Ter gelegenheid van haar doopfeest in maart presenteerde de Antwerpse danswerkplaats wp Zimmer de solo ECB van de Spaanse danser en choreograaf Carlos Pez González in het Cultureel Centrum van Berchem. Een week later was het werk nog drie dagen op rij te zien in het Brusselse laboratorium Les Bains::connective, omkaderd door een samenwerking met beeldend kunstenares Edurne Rubio.

In 2000 studeerde Pez af aan de School voor Nieuwe Dansontwikkeling (SNDO) in Amsterdam en werkte sindsdien met verscheidene choreografen samen. Als performer was hij te zien in Jérôme Bels The show must go on (2001) en (re)SORT (2001) van Tom Plischke en BDC. Hij begeleidde Olga De Soto in het choreografisch onderzoek dat leidde tot Eclats mats (2001) en is mannelijke tegenspeler van Alice Chauchat in haar recente creatie choreographies (2002). Momenteel is Pez aan het werk met Vera Mantero, en in het najaar zal hij een tweede solo creëren. ECB is zijn debuut als choreograaf.


0.

Terwijl het publiek de zaal binnenkomt en plaatsneemt langs twee zijden van het speelvlak, schalt postrockband Trans Am door de luidsprekers. Armed response heet het nummer, dat aanvangt met een elektronisch gemanipuleerd gitaargeluid, een ritmisch substraat dat wordt opgebroken door krachtige interventies van bas en drums. Diepe en stuwende melodische progressies op bas waarvan het geluid langzaam transformeert in distortion. Gesyncopeerde drums waarin snelle, kurkdroge slagen zich verhouden tot een overdrive op cimbalen. Geregeld onderbreken bas en drums om terug te vallen op een zachte echo in gitaargetokkel, slechts begeleid op hi-hat. Het is een eenvormig klanklandschap waarin plots structuren openklappen en weer imploderen, waarin een schijnbare stilte in het verloop onverwachts wordt opgeschrikt door energie en rusteloosheid.

Langzaamaan wordt het licht gedimd, als de stilte weerkeert is het pikdonker. Met de ruimte is ook het publiek tot rust gekomen en de aandacht gewekt. De bruuske omkering van het auditieve en visuele veld in hun tegendeel spitst de zintuigen.


1.

Vier lampen op de vloer werpen onrechtstreeks een schaars licht op de ruimte waarin zich nu een naakte man bevindt. Hij beweegt in stilte, ter plaatse en uitermate traag, in sterk contrast tot de luide energieke muziek van voorheen. Het duurt een tijdje voor duidelijk wordt wat er eigenlijk te zien is, de dans van Pez is in zekere zin introspectief en geeft zich slechts traag aan de kijker, alsof ruimte en tijd stilstaan en er van beweging al helemaal geen sprake is.

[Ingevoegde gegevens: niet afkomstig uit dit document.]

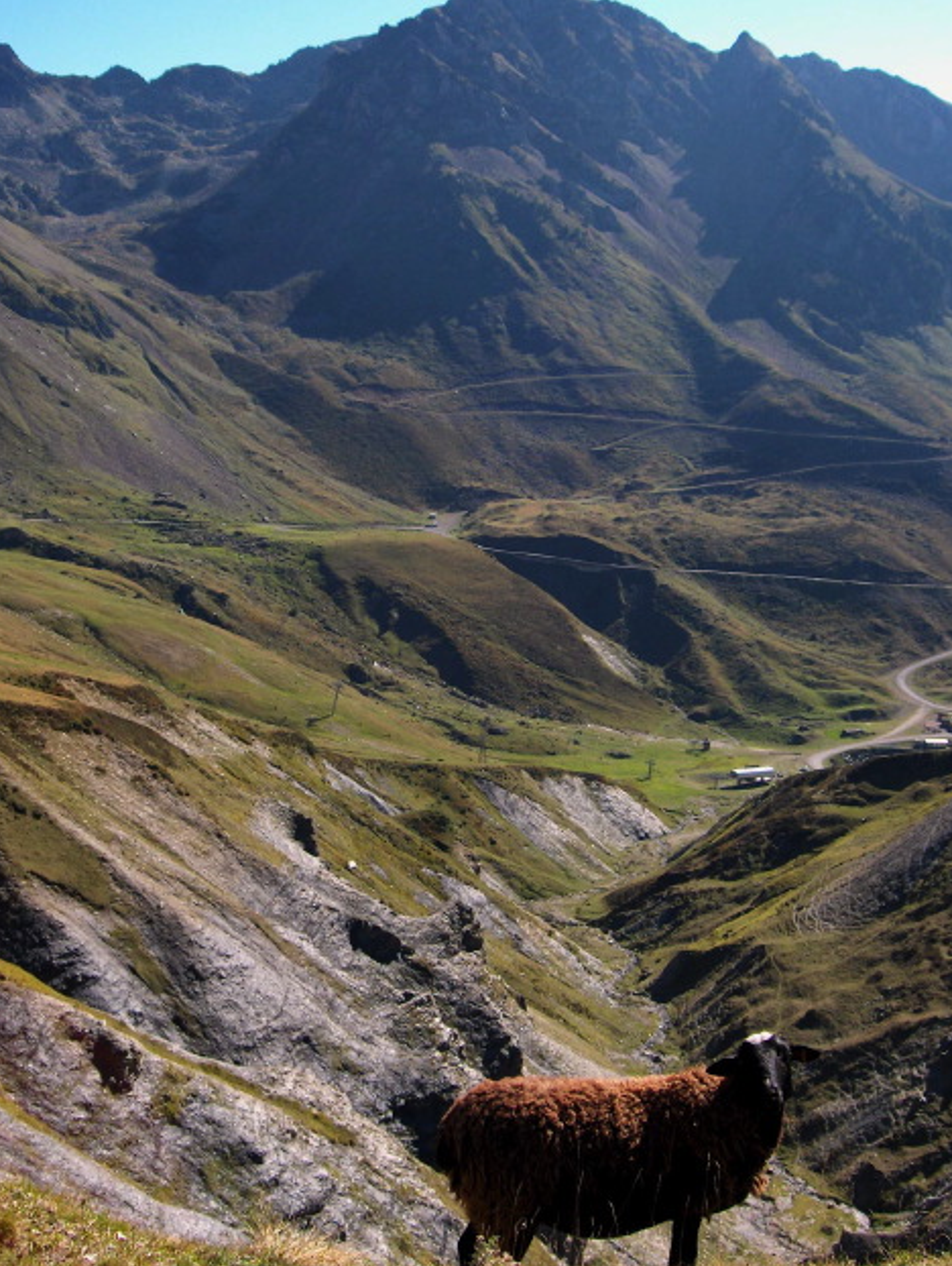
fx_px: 1720
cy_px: 600
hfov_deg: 30.9
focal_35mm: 47
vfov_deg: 40.4
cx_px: 391
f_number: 4.8
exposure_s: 1/386
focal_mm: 8
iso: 100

Die beweging blijkt zich aan het lichaamsoppervlak af te spelen, of althans leesbaar te zijn in de huid. Een torsie van het lichaam, het spannen en ontspannen van een buikspier, het strekken van een van de leden: het zijn allemaal minimale bewegingen die een ogenblik sporen nalaten op de huid, die zich presenteert als een wijzigend landschap. Door de eenvoud, traagheid en de securiteit waarmee ze uitgevoerd zijn laten ze een studieuze blik toe en geven ze inzicht in de wijze waarop een lichaam beweegt. Of beter, waarop een lichaam als dusdanig beweegt: niet hoe die bewegingen zichtbaar worden door hun traject in de ruimte, maar volgens het lichaamsschema, onafhankelijk van een visuele logica.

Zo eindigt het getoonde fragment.